→ Trecho selecionado:

Legado da escravidão, do colonialismo e interesses empresariais alimentam formascontemporâneas de escravidão no Brasil, diz especialista da ONU
Por Ana Rosa Reis | Centro de Informação das Nações Unidas para o Brasil (UNIC Rio)

Foto: UNIC Rio/Juliana Viegas.
Altos níveis de exploração do trabalho, exploração sexual e criminal, servidão doméstica, trabalho infantil e casamento infantil persistem no Brasil, apesar dos fortes marcos legislativos, políticos e institucionais do país para abordar as formas contemporâneas de escravidão, afirmou no dia 29 de agosto o Relator Especial Tomoya Obokata.
“Estou profundamente preocupado com os relatos de formas contemporâneas de escravidão compartilhados comigo, particularmente por povos indígenas, pessoas afrodescendentes, incluindo membros da comunidade quilombola, mulheres que trabalham no setor doméstico, bem como pessoas migrantes e refugiados”, disse o Relator Especial da ONU sobre formas contemporâneas de escravidão, Tomoya Obokata, em um comunicado divulgado no final de sua visita oficial ao país.

→ Enunciado da tarefa: De acordo com o trecho sobre a escravidão contemporânea no Brasil, em que momento foi divulgado o comunicado do Relator Especial Tomoya Obokata? As linhas abaixo não têm relação com o trecho.

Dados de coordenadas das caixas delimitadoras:
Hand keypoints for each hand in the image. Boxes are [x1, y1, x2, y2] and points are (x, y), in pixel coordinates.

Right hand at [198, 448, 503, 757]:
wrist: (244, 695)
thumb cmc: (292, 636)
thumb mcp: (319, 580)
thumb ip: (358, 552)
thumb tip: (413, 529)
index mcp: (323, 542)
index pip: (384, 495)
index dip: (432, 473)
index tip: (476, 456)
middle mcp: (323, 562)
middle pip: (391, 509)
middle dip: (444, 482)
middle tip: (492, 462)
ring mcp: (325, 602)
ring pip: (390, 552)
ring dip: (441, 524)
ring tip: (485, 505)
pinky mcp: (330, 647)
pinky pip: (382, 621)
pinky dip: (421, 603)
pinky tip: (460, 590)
...
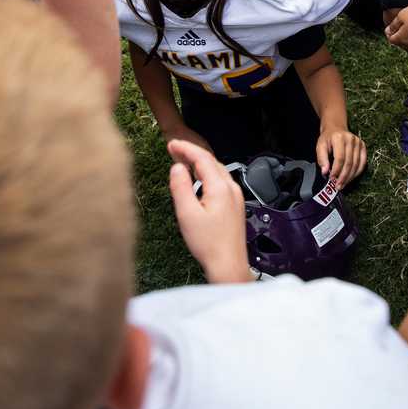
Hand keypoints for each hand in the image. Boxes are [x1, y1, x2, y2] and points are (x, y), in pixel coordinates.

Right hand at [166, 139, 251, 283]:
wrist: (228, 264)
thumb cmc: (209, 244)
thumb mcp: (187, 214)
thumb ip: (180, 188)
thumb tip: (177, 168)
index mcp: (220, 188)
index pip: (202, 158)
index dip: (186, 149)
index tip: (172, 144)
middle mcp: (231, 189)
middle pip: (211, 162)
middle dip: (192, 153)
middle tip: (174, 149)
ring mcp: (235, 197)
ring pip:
* * *
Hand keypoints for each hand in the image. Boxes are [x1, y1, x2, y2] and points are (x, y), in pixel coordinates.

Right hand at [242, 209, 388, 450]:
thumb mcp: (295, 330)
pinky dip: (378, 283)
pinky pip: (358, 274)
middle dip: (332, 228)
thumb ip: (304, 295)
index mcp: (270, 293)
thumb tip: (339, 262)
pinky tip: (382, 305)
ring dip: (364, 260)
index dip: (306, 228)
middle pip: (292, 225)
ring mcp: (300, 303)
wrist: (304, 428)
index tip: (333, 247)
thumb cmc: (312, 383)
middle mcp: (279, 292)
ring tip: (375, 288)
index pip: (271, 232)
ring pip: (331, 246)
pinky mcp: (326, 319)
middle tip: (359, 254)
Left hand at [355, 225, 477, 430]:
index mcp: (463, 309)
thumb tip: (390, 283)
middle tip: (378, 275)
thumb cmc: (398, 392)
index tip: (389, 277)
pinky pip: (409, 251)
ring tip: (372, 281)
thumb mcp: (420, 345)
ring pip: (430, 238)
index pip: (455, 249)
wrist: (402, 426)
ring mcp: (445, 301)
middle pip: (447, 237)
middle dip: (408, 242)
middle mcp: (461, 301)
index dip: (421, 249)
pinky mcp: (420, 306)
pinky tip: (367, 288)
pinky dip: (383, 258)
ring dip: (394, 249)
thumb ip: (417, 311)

→ Resposta da tarefa: No final de sua visita oficial ao país.